━━ GIVEN DATA

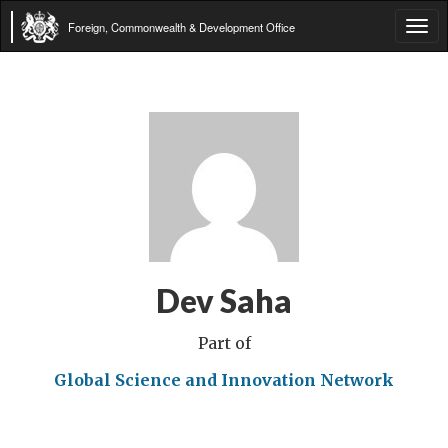
Foreign, Commonwealth & Development Office
Tog
navi
Dev Saha
Part of
Global Science and Innovation Network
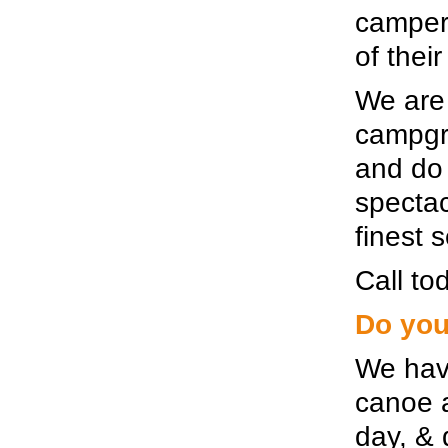
campers
of thei
We are 
campgro
and do 
spectac
finest 
Call tod
Do you
We hav
canoe a
day, & 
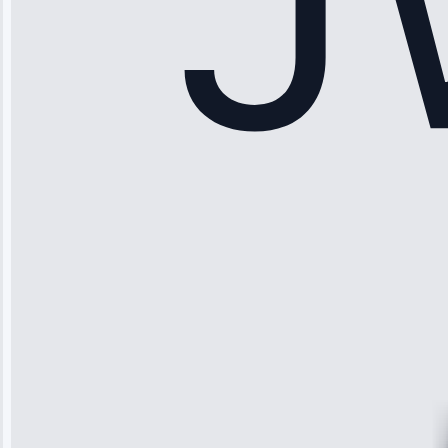
Sophia
Rodriguez
“Another
company failed
twice—this
team fixed it
permanently.
Great follow-
up.”
Service: Water
Leak Repair •
Jun 3, 2025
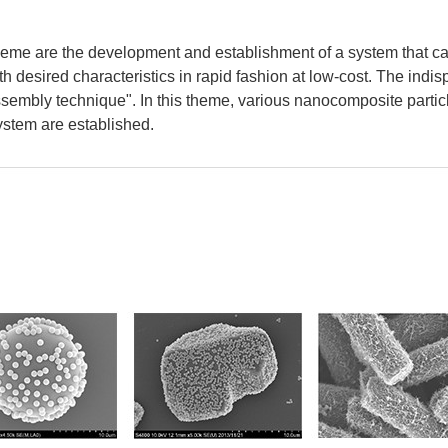
heme are the development and establishment of a system that can
h desired characteristics in rapid fashion at low-cost. The indi
ssembly technique". In this theme, various nanocomposite partic
stem are established.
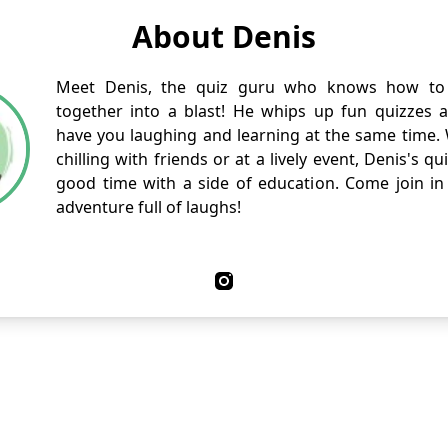
About Denis
Meet Denis, the quiz guru who knows how to 
together into a blast! He whips up fun quizzes and
have you laughing and learning at the same time.
chilling with friends or at a lively event, Denis's q
good time with a side of education. Come join in 
adventure full of laughs!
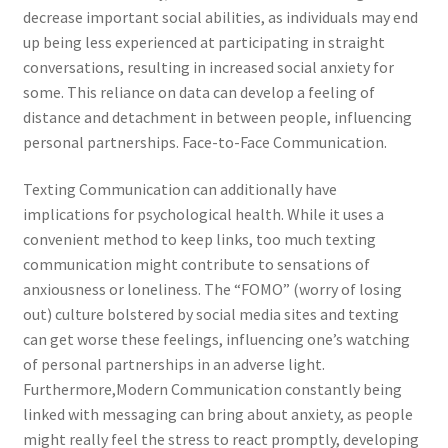
decrease important social abilities, as individuals may end
up being less experienced at participating in straight
conversations, resulting in increased social anxiety for
some. This reliance on data can develop a feeling of
distance and detachment in between people, influencing
personal partnerships. Face-to-Face Communication.
Texting Communication can additionally have
implications for psychological health. While it uses a
convenient method to keep links, too much texting
communication might contribute to sensations of
anxiousness or loneliness. The “FOMO” (worry of losing
out) culture bolstered by social media sites and texting
can get worse these feelings, influencing one’s watching
of personal partnerships in an adverse light.
Furthermore,Modern Communication constantly being
linked with messaging can bring about anxiety, as people
might really feel the stress to react promptly, developing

━━━━

Gather every line of the data above that contains the word "people", copying each such line in full. Matching is case-sensitive.

distance and detachment in between people, influencing
linked with messaging can bring about anxiety, as people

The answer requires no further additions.